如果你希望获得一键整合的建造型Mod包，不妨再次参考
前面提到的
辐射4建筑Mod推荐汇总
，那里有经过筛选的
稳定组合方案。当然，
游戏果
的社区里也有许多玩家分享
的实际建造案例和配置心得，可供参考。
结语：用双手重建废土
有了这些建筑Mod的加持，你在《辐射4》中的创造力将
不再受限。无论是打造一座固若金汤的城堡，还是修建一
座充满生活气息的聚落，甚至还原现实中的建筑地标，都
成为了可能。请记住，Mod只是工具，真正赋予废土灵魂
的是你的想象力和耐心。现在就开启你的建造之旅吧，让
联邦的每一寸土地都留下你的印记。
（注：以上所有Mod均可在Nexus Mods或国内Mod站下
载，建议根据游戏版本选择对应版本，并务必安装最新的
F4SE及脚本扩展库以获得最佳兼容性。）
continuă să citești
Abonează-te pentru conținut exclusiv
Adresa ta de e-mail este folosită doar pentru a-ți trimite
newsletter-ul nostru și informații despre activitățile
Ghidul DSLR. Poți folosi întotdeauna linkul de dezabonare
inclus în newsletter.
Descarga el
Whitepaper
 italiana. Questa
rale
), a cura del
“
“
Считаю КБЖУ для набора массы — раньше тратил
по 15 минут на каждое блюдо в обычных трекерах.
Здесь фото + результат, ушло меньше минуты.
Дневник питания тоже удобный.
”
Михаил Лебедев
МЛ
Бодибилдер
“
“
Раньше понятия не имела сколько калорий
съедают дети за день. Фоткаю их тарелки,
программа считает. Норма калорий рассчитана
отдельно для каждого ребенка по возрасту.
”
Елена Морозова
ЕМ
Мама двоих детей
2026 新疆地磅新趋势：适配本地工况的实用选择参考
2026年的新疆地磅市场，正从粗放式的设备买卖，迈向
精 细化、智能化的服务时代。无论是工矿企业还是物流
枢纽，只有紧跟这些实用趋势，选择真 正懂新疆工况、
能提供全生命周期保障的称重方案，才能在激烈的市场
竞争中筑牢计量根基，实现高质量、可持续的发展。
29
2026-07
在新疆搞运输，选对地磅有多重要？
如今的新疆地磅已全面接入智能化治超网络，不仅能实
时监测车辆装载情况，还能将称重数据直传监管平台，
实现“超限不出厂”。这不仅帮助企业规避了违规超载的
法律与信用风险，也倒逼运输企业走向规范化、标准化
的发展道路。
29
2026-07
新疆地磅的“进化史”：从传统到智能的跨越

════════════════

_Work task:_
Gather every line from the records above that contains the string "newsletter", matching case exactly.

_Answer box:_
newsletter-ul nostru și informații despre activitățile
inclus în newsletter.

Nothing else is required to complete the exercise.